В то время как Германия освобождалась от французской и английской опеки и начинала сама выделывать и бумажные и другие ткани, и машины — одним словом, все продукты фабричного производства, — крупная промышленность пускала корни также и в России, где мы видим развитие фабрик тем более быстрое, что оно началось очень недавно.
В 1861 году, в момент уничтожения крепостного права, промышленности в России почти не существовало Все нужные машины, рельсы, локомотивы, дорогие материи — все это получалось с запада. Двадцать лет спустя в ней было уже больше 85 000 фабрик, и общая стоимость товаров, выходивших из этих фабрик, возросла в четыре раза. Старые машины целиком заменялись новыми.
Почти вся сталь, три четверти железа, две трети угля, потребляемых теперь, все локомотивы, все вагоны, все рельсы, почти все пароходы изготовляются уже в самой России.
Из страны, предназначенной, по словам экономистов, всегда оставаться земледельческою, Россия уже превращается в промышленную Она уже весьма мало фабрикатов получает из Англии и не особенно много из Германии — тем менее, что немцы заводят свои фабрики в самой России.
Экономисты объясняют эти факты покровительственными пошлинами, но дело не в них. Капитал не имеет родины: немецкие и английские капиталисты привозят своих инженеров и надсмотрщиков за работами и устраивают в России и в Польше фабрики, нисколько не уступающие по качеству своих продуктов лучшим фабрикам Англии. Если завтра ввозные пошлины будут уничтожены, фабрики от этого не погибнут, а только выиграют. В настоящую минуту английские инженеры сами наносят последний удар ввозу сукна и шерсти с запада: они устраивают на юге России громадные шерстяные фабрики, снабженные самыми усовершенствованными брадфордскими машинами[61], и через десять лет Россия будет ввозить лишь очень небольшое количество английских сукон и французских шерстяных тканей, и то только в качестве образчиков. То же самое сделали бельгийцы в южной России для производства железа.

▶ **Рабочее задание**: Перепишите часть отрывка о росте промышленности в России, заменив «пароходы» на «суда». Начните со слов «В 1861 году, в» и остановитесь после слов «фабрики в самой России.».

▶ **Сведения**:
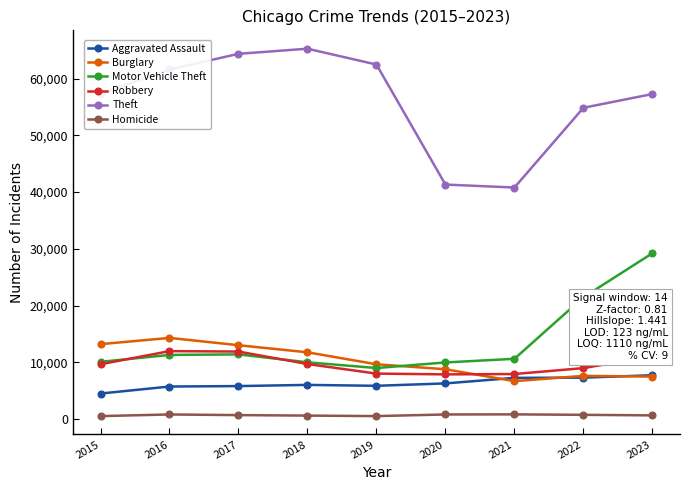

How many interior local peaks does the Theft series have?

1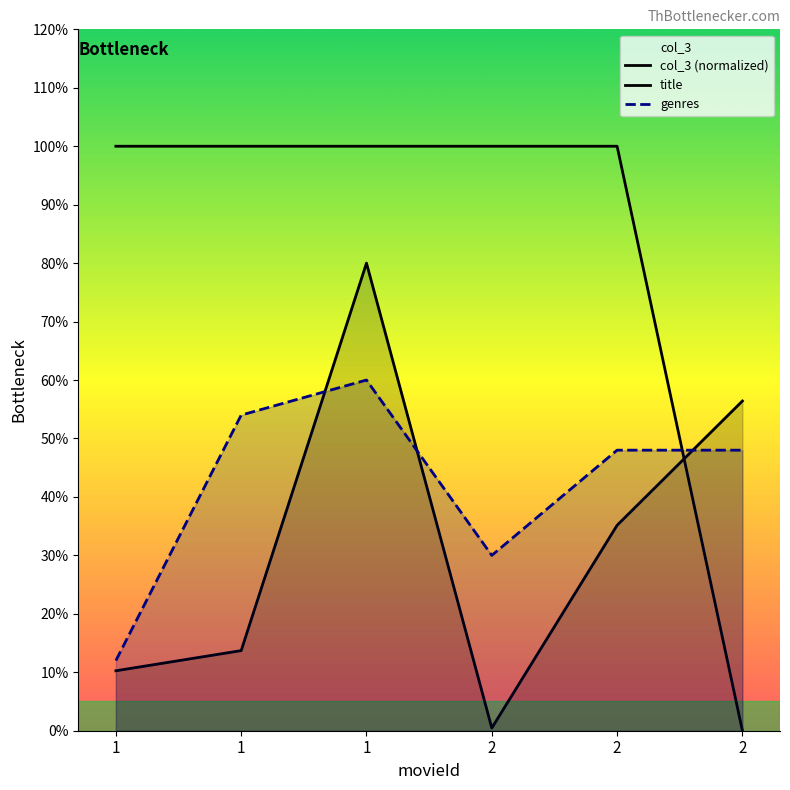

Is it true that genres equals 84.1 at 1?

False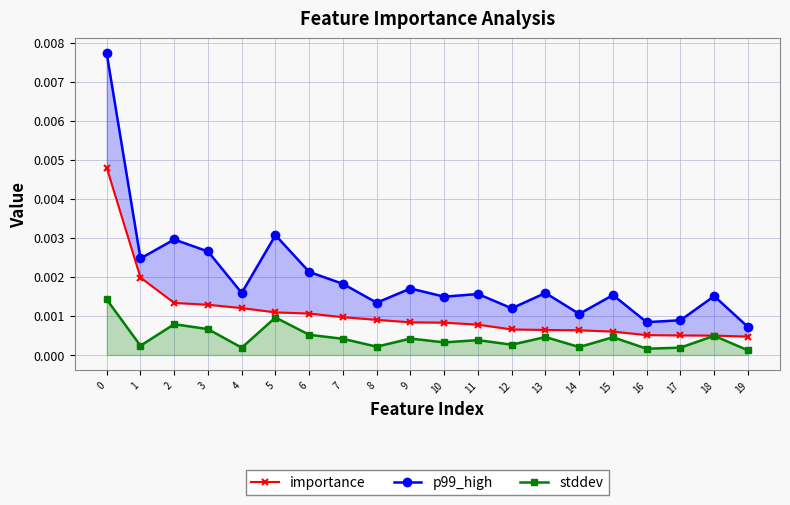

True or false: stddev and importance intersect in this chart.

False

▶ **Решённое упражнение**:
В 1861 году, в момент уничтожения крепостного права, промышленности в России почти не существовало Все нужные машины, рельсы, локомотивы, дорогие материи — все это получалось с запада. Двадцать лет спустя в ней было уже больше 85 000 фабрик, и общая стоимость товаров, выходивших из этих фабрик, возросла в четыре раза. Старые машины целиком заменялись новыми.
Почти вся сталь, три четверти железа, две трети угля, потребляемых теперь, все локомотивы, все вагоны, все рельсы, почти все суда изготовляются уже в самой России.
Из страны, предназначенной, по словам экономистов, всегда оставаться земледельческою, Россия уже превращается в промышленную Она уже весьма мало фабрикатов получает из Англии и не особенно много из Германии — тем менее, что немцы заводят свои фабрики в самой России.